三井情報株式会社(以下、MKI)は、ITを中心とした新たな技術とサービスを自ら開発し、顧客の価値提供につながるビジネスを創出する「ICTサービスクリエイター」だ。提供するサービスは、システムやプラットフォームのインテグレーション、データセンター、クラウドサービスなどICT全般に及び、コンサルティングから開発・構築、運用・保守に至るトータルなサービスで、顧客の経営戦略や業務基盤を総合的にサポートしている。

フルスタックエンジニアを育成するためには、エンジニアが持つITスキルの把握が欠かせない。MKIでは以前より、さまざまなITスキル診断について検討を進めてきた。「従来、当社ではITスキルの5段階評価を実施してきましたが、より第三者視点でエンジニアのスキルを『可視化』すべく、ITスキル診断を検討し、最終的にたどり着いたのが日本サード・パーティの『GAIT』でした」と水谷氏は振り返る。

三井情報株式会社
CTOオフィス
オフィサー
水谷 義忠 氏
三井情報株式会社
業務支援室
室長
大槻 正樹 氏

見える化に加え継続的なスキル向上を進めることが大切です

基礎学習は座学だけではなく、ハンズオンで身に付けることも大切です。手を動かして経験できる分野の集合研修を中心に実施していています(水谷氏)

他のITスキル診断と比較して、GAITには優れた部分がいくつかあったと水谷氏は述べる。「GAITはクラウド時代に必要な主要7分野を網羅した診断です。GAITが提供する試験分野が当社の目指すフルスタックエンジニアという方向性と合致したことが、導入の大きな理由です」と水谷氏。加えて、技術やトレンドの変化に合わせて、GAITがアップデートされることも採用の1つの要素となった。GAITは常に最新の技術やトレンドに基づいた診断を行うことができる。
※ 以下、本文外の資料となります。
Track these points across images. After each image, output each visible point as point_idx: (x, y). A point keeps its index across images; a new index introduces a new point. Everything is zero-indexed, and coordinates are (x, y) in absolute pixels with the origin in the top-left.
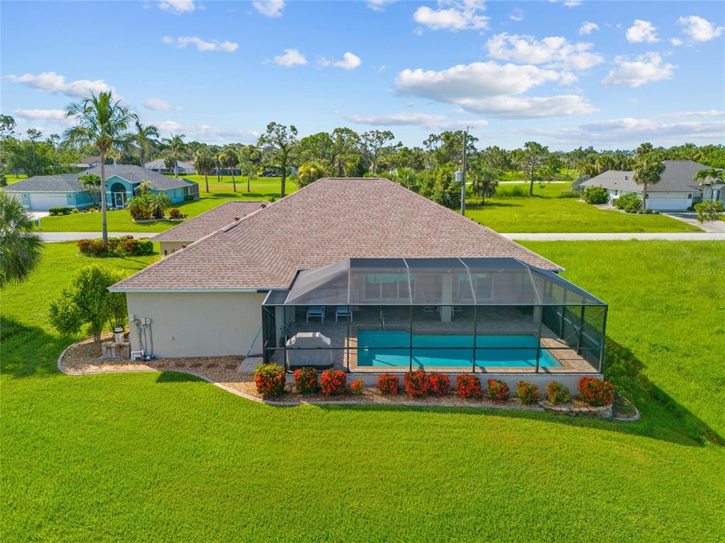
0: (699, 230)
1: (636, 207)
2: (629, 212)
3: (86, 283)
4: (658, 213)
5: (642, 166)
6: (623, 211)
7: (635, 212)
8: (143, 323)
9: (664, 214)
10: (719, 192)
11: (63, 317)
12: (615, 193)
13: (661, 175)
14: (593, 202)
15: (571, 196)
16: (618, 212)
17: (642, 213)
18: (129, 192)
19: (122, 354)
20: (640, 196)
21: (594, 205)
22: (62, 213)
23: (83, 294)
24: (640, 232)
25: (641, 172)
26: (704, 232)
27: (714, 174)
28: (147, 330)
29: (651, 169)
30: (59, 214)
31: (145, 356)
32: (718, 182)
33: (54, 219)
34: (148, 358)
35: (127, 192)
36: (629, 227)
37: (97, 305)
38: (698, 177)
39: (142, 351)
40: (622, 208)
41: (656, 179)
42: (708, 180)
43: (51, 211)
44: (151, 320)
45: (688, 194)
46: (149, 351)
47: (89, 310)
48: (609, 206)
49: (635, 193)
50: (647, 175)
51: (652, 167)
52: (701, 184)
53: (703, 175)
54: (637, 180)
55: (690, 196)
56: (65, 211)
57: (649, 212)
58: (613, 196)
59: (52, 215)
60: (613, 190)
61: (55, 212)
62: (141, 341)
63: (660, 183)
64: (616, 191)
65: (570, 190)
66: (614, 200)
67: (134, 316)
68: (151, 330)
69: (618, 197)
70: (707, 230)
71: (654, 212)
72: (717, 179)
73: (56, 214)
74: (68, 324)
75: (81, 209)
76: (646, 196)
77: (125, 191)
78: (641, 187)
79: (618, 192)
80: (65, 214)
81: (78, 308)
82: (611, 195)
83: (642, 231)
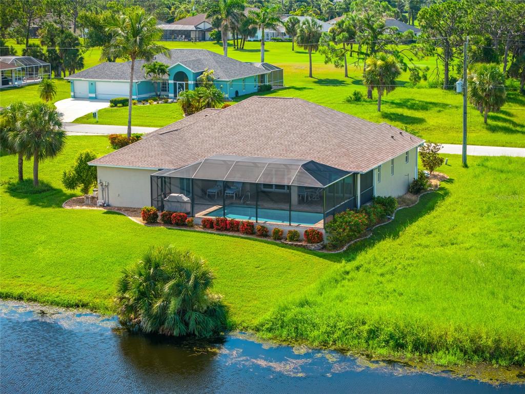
3: (81, 161)
8: (104, 184)
11: (68, 179)
18: (191, 82)
19: (93, 201)
22: (121, 105)
23: (79, 167)
28: (106, 189)
30: (119, 105)
31: (104, 204)
33: (112, 111)
34: (105, 205)
35: (190, 82)
37: (85, 174)
39: (103, 201)
43: (111, 102)
44: (108, 183)
46: (107, 202)
47: (81, 176)
56: (124, 103)
59: (112, 107)
61: (115, 103)
62: (103, 195)
67: (100, 180)
68: (108, 189)
73: (116, 105)
74: (71, 183)
75: (140, 101)
77: (188, 81)
80: (124, 105)
81: (76, 175)
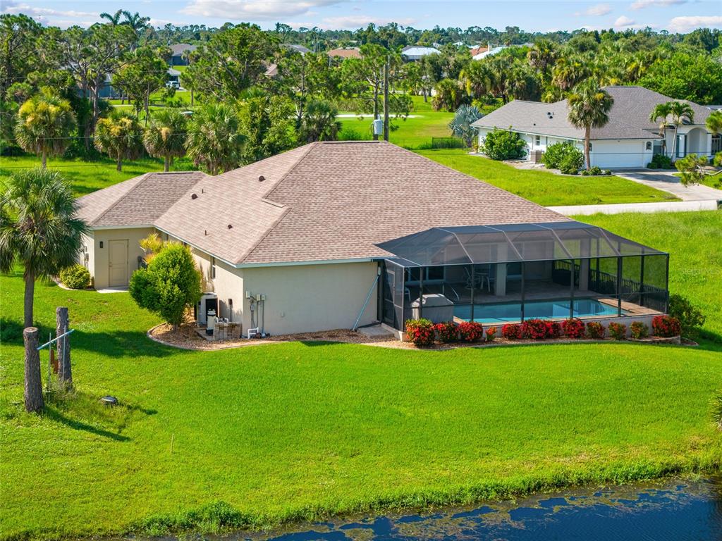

そして、GAIT採用の大きな決め手となったのは、育成=継続的なスキルアップをサポートするという点だ。同社 業務支援室 室長の大槻 正樹氏は、「スキルを可視化して終わりではなく、その先をどうするのかを考えることが大切です。当社ではGAITに加え、『e-Learning』と『集合研修』を実施することで、継続的なスキルアップを行っていくプログラムを構築しました」と語る。GAITにより現状のスキルレベルを把握し、その後に各分野の学習を行うことで、基礎力を向上させる狙いだ。また、より高度な技術と専門性は基礎技術の上にあるものと考えている。
2015年5月、GAIT受験が実施された。受験者は全エンジニアで約800名。「初めての受験でしたので、評価軸は設けず、まずは個々のエンジニアが持つ強みと弱みを把握するということが目的となりました」と水谷氏。

そしてGAITの結果を得て、e-Learningが実施されている。大槻氏は、「GAITでは、獲得点数毎に『Gold』、『Silver』『Bronze』の認定制度が有り、今回『Bronze』のボーダーラインを設定しているので、各要素技術分野で得点率30%未満のエンジニアはe- Learningが必須、30%以上のエンジニアは自主学習という形で受講しています」と話す。自主学習については就業時間外での受講が原則となっており、休日に自宅などで受けているエンジニアもいるという。

日本サード・パーティによる集合研修も実施されている。水谷氏は、「基礎学習は座学だけではなく、ハンズオンで身に付けることも大切です。手を動かして経験できる分野の集合研修を中心に実施していています」と話す。

GAITとその後の集合研修の組み合わせを非常に高く評価しています

今回、日本サード・パーティでは、集合研修も提供した。大槻氏は、「全体を通して良い学習の機会であったいうのが受講者の感想です。業務に関わっていないと機材に触れる機会がありませんし、自分で勉強しようと思っても座学しかありません。そういう意味ではGAITとその後の集合研修の組み合わせを非常に高く評価しています」と語る。

GAITによるITスキルの把握、e-Learningと集合研修によるスキルアップ、そしてまたGAITでそのスキルアップを確認していく継続的な育成プログラムの構築を完成させたMKI。同社では今後もこのプログラムを活用して、エンジニアの育成を強化していく。

最後に水谷氏は、「まずは評価ということで来年GAITを受験して、スコアがどうなるかを注視していきます。ただ、e- Learningや集合研修をしっかりと受けていれば自然と結果は出てくると思います。結果が出れば、次は初級から中級へのステップアップの部分です。フルスタックエンジニア育成のため、これからも日本サード・パーティに期待しています」と展望を語った。

※今回お話を聞かせていただいた方々の社名並びに所属並びに役職は、取材当時のものです。